SOURCE PASSAGE section start
I noticed that too about the yoga skeletons! A lot of retailers are also doing a rip of GrandinRoad's haunted typewriter that they had last year (or debuted, because they have it again this year). I've seen at least 2 places so far this year have typewriters, but they are a much lesser version of GrandinRoad's. I wonder if all the yoga skeletons are truly the same or if they're slightly different. I also saw a couple different versions of the hear no evil, see no evil, speak no evil set of skulls. I don't know if they were a GrandinRoad exclusive item last year, but now other retailers are copying those too (those are clearly different).

I almost bought the circus canvas last night when I placed my order at Pier 1, but I ended up not. It's cute, but I don't really have anything else in my decor that's circus-y.....at least yet! lol


----------



## CH31 (Jul 10, 2017)
SOURCE PASSAGE section end
PROVIDED RECORDS section start
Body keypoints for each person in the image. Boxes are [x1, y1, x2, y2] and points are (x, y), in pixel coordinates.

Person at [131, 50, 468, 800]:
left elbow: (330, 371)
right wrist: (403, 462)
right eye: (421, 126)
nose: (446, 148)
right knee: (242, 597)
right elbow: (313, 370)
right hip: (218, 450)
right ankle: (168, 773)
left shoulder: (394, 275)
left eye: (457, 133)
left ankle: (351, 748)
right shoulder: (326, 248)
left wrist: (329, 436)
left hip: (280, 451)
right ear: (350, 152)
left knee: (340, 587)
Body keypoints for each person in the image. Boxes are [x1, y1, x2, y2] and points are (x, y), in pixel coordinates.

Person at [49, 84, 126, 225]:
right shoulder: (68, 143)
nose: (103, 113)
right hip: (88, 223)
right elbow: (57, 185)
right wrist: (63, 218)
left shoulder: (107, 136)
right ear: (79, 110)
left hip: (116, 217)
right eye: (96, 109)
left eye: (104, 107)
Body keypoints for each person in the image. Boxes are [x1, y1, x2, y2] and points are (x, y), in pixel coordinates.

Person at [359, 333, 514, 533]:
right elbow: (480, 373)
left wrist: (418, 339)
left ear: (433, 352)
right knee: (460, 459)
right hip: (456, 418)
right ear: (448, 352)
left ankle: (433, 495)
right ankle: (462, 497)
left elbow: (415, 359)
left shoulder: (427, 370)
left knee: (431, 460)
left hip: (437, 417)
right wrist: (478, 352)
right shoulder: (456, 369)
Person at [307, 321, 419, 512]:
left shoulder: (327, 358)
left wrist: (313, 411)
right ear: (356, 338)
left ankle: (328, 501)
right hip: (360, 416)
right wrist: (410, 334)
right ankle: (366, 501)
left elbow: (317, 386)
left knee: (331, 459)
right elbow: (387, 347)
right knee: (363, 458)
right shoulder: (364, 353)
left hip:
PROVIDED RECORDS section end
• [THE TASK]:
Write the next part of the forum thread about Halloween decorations, picking up from its last line.

• [RESULT FOR THIS TASK]:
I ordered my jeweled skull online too. They just put it in a clear plastic bag so lots of the sequins fell off during shipping. I think it looked better online than in person too. Mine also has a weird rough spot on the top of his head. Still going back and forth on whether or not it bothers me enough to return it. I hope yours looks better Maggiesvineyard!


----------



## Spirits Vineyard (Oct 23, 2016)

Ohhhhhh, I think I can already tell I'm not gonna like it as much as I did online. Luckily I have so many other skulls that it can just mingle in with the rest of them, but I just won't make it a centerpiece like I do with one or 2 of them. Bummer, I was really hoping for a "pretty" one


----------



## Malicious (Sep 8, 2014)

I dont mind the rough spot so much as the sequins pattern on top of the head! Is it a bird ... is it an airplane....lol


----------



## Spirits Vineyard (Oct 23, 2016)

Malicious said:


> View attachment 437129
> 
> 
> I dont mind the rough spot so much as the sequins pattern on top of the head! Is it a bird ... is it an airplane....lol


LOL....I just got mine today and was thinking the same thing!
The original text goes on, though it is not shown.